The Office of Information Commissioner NSW on Friday published four fact sheets for members of the public about the Government Information (Public Access) Act (not commenced), and an e-learning module that is pretty basic, but a useful resource for anyone who hasn't followed the development of the act, and for those public servants who need only the general gist of the new law. The materials don't address the nitty-gritty isues that agencies who face the task of applying the Act on a day to day basis require. Except this from the Fact Sheet What is the public interest test? was heartening, and prospective applicants might like to keep it handy:
Under the Government Information (Public Access) Act 2009 (GIPA Act), all government agencies must disclose or release information unless there is an overriding public interest against disclosure....
The identification of one or even several public interest considerations against disclosure is not sufficient justification to refuse to provide information. Agencies will make their decision after balancing the relevant considerations for and against disclosure. In each case, agencies will consider a range of factors, including:
· the nature and context of the information
· in the case of an informal or formal request, any factors special to the applicant
· the relative weight of public interest considerations for and against disclosure.
Agencies should refuse to disclose information only where, on balance, there is an overriding public interest against disclosure. Where considerations on balance favour disclosure, or are evenly balanced, the presumption in favour of disclosure stands, and information should be published or released.
As the Fact Sheet explains,there are 12 categories of information where there is always an overriding public interest against disclosure, but the guidance on the balancing test, where relevant, is positive stuff.
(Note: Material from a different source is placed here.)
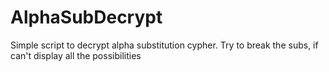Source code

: # AlphaSubDecrypt
Simple script to decrypt alpha substitution cypher. Try to break the subs, if can't display all the possibilities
There isn't much in these materials that suggests the ongoing attention that is necessary to promote the cultural shift from the excessive secrecy the Ombudsman and former Premier Rees declared was at the root of the problem. No quotes from the Premier or the Attorney General, rallying ministers and the troops in readiness for a new era of open government, or urging citizens to take a closer interest in what government is up to. And the Fact Sheet The role of Right to Information Officers makes the job sound distinctly clerical, with no hint of involvement in, leadership of, or support for a concerted effort to champion the cause and win those hearts and minds of crusty types in the system who might be wedded to old ways. These are essential if the legislation is to achieve its purpose.
With the new legislation to commence "in the near future" and an Information Commissioner to take up duties "soon", another matter on which silence prevails is what the NSW Law Reform Commission has told the Government about a reference last June to examine how the new oversight regime should work. As the Acting Commissioner's Right to information in NSW guide last September recounted [2.4]:
In April 2006, the Government asked the NSW Law Reform Commission to review the State’s privacy laws, including whether a statutory cause of action should be introduced for invasion of privacy. In June 2009, the Attorney General expanded this reference to specifically include the relationship of right to information and privacy laws. The Commission will also report on how these laws should be administered, with specific attention to the relationship between the Privacy and Information Commissioners. Report on these issues is expected in late 2009.
The Law Reform Commission's Annual Report 2008-2009 [page 9] similarly states that this and another report on the reference were to be completed by the end of 2009.
At one minute to midnight (or so) no sign of the reports, at least in the public domain.